Without the pictures, output the records below word for word.

### Material supplied ###

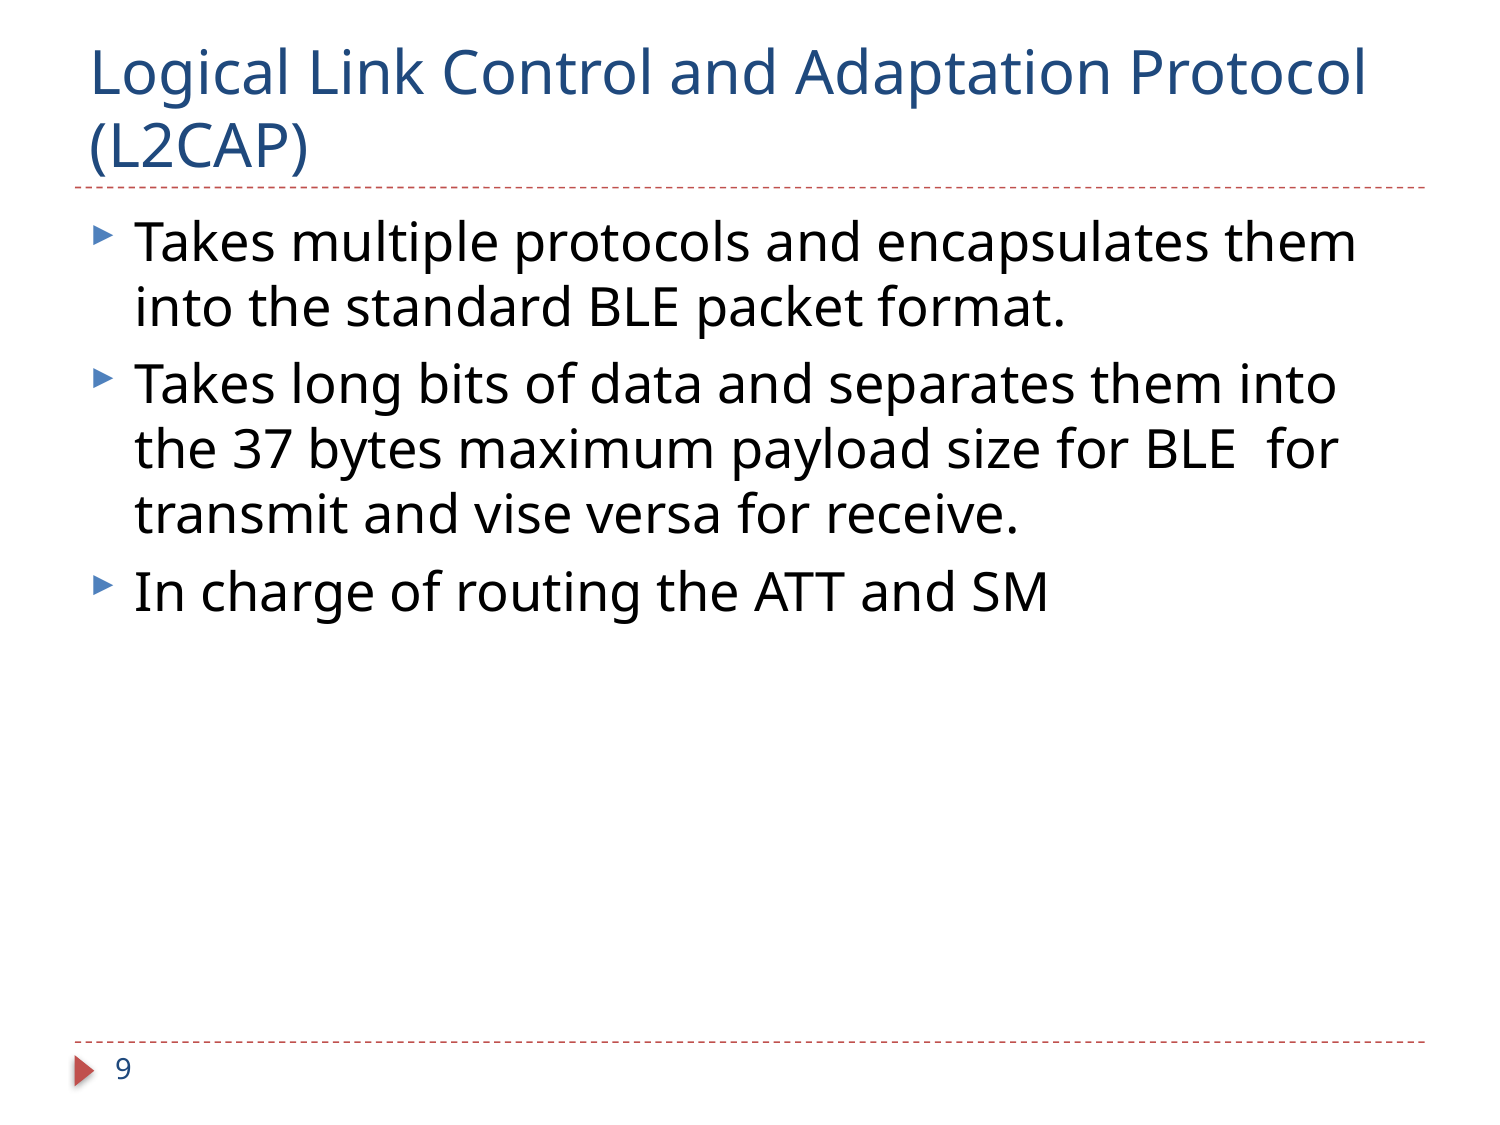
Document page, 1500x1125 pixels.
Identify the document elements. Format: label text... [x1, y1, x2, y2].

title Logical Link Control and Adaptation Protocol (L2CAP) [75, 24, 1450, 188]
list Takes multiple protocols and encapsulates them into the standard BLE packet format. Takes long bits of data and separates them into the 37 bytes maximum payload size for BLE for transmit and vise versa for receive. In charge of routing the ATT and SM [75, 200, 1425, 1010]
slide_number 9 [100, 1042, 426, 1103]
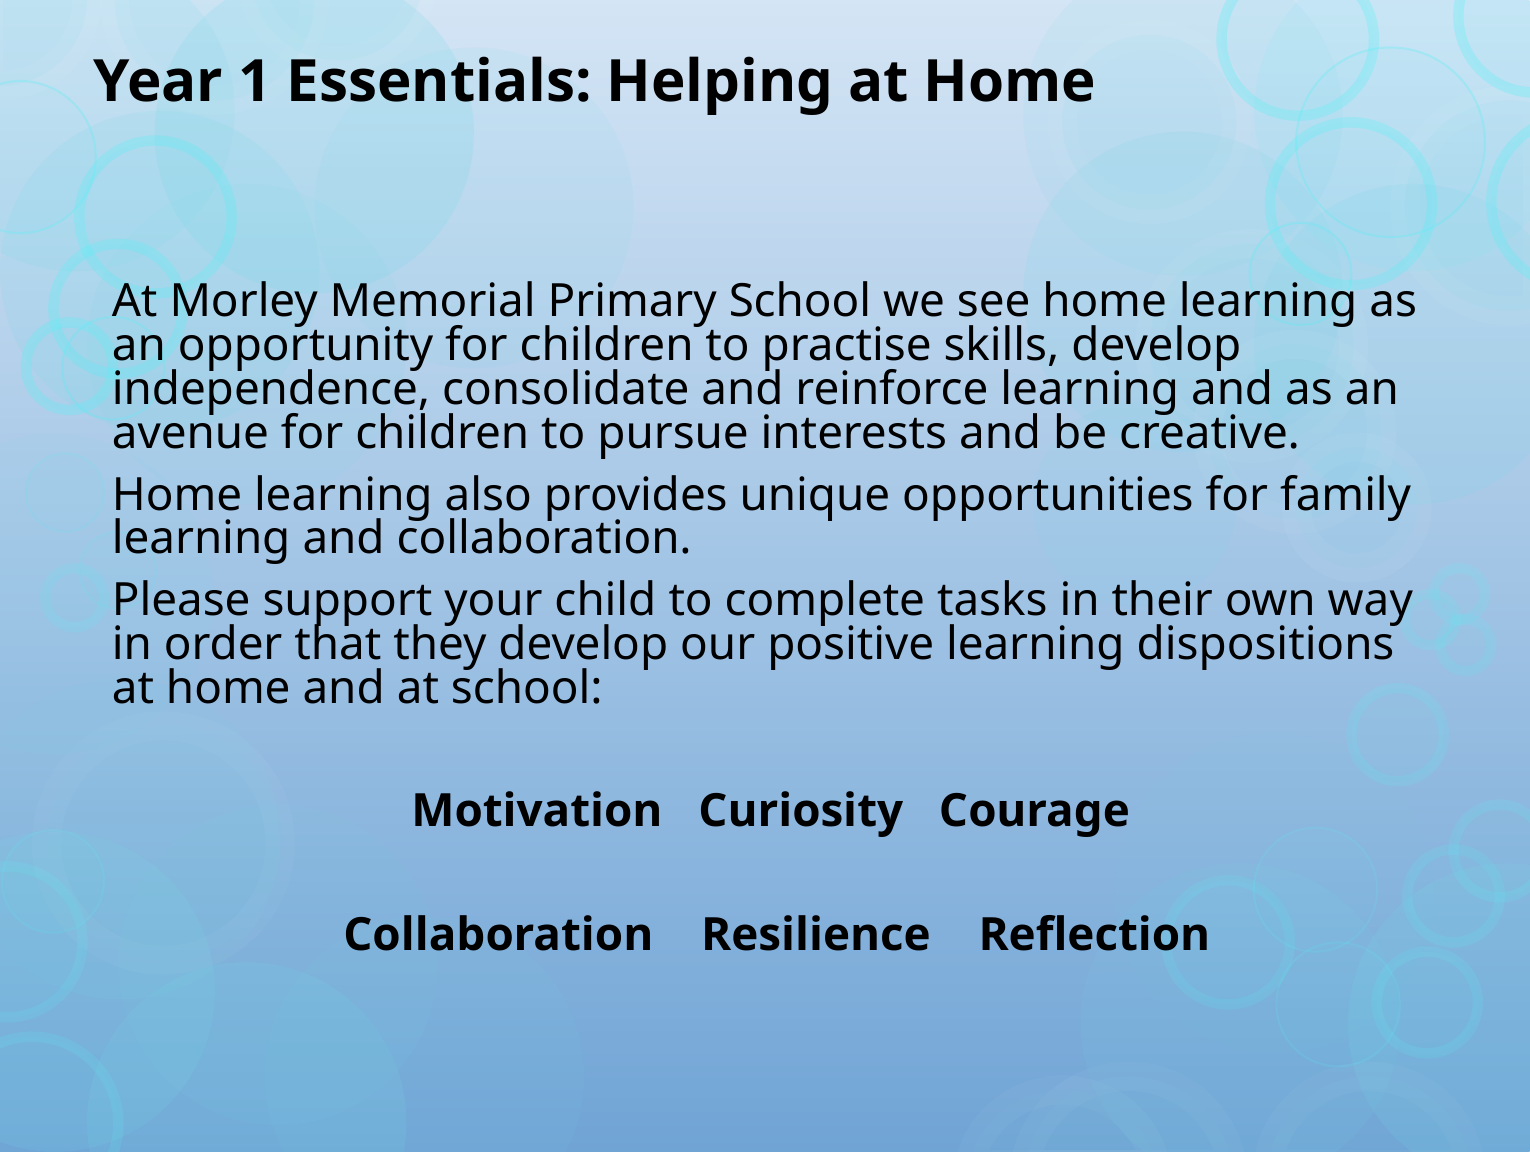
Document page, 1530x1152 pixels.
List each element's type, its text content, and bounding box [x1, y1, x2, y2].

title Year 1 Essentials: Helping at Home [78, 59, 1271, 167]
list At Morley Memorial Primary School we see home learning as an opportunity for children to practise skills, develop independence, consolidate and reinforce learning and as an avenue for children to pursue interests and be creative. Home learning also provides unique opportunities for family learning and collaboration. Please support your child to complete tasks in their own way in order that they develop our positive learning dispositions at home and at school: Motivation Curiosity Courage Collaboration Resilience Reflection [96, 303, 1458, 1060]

###

• Your response
Document page, 1500x1125 pixels.
Identify the document elements. Format: label text... [x1, y1, x2, y2].

title Logical Link Control and Adaptation Protocol (L2CAP) [75, 24, 1450, 188]
list Takes multiple protocols and encapsulates them into the standard BLE packet format. Takes long bits of data and separates them into the 37 bytes maximum payload size for BLE for transmit and vise versa for receive. In charge of routing the ATT and SM [75, 200, 1425, 1010]
slide_number 9 [100, 1042, 426, 1103]
Document page, 1530x1152 pixels.
List each element's type, its text content, and bounding box [x1, y1, x2, y2].

title Year 1 Essentials: Helping at Home [78, 59, 1271, 167]
list At Morley Memorial Primary School we see home learning as an opportunity for children to practise skills, develop independence, consolidate and reinforce learning and as an avenue for children to pursue interests and be creative. Home learning also provides unique opportunities for family learning and collaboration. Please support your child to complete tasks in their own way in order that they develop our positive learning dispositions at home and at school: Motivation Curiosity Courage Collaboration Resilience Reflection [96, 303, 1458, 1060]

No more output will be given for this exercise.